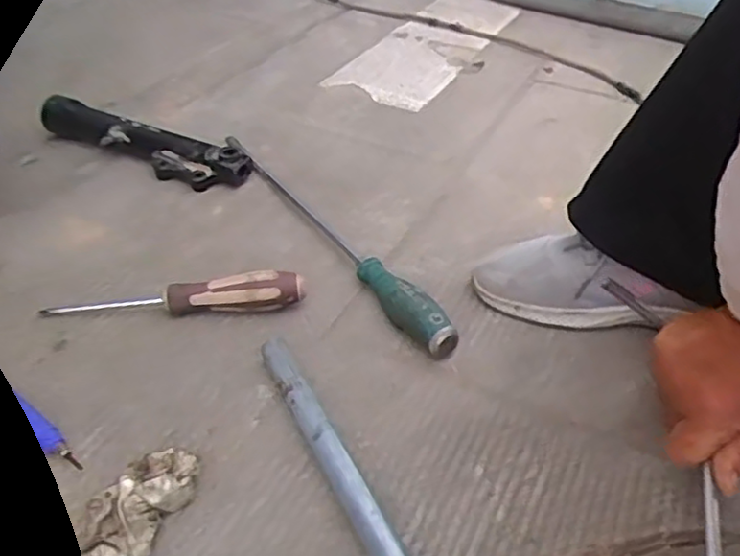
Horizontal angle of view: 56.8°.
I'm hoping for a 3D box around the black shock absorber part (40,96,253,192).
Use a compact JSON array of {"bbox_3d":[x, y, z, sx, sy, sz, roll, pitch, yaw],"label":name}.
[{"bbox_3d":[-0.248,-0.145,0.740,0.256,0.042,0.050,18,41,17],"label":"black shock absorber part"}]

**Goal of the exercise**. Everything from the line with "I'm hoping for" to the last line of the data is what to return, word for word; leave out the rest.

**The answer**.
I'm hoping for a 3D box around the black shock absorber part (40,96,253,192).
Use a compact JSON array of {"bbox_3d":[x, y, z, sx, sy, sz, roll, pitch, yaw],"label":name}.
[{"bbox_3d":[-0.248,-0.145,0.740,0.256,0.042,0.050,18,41,17],"label":"black shock absorber part"}]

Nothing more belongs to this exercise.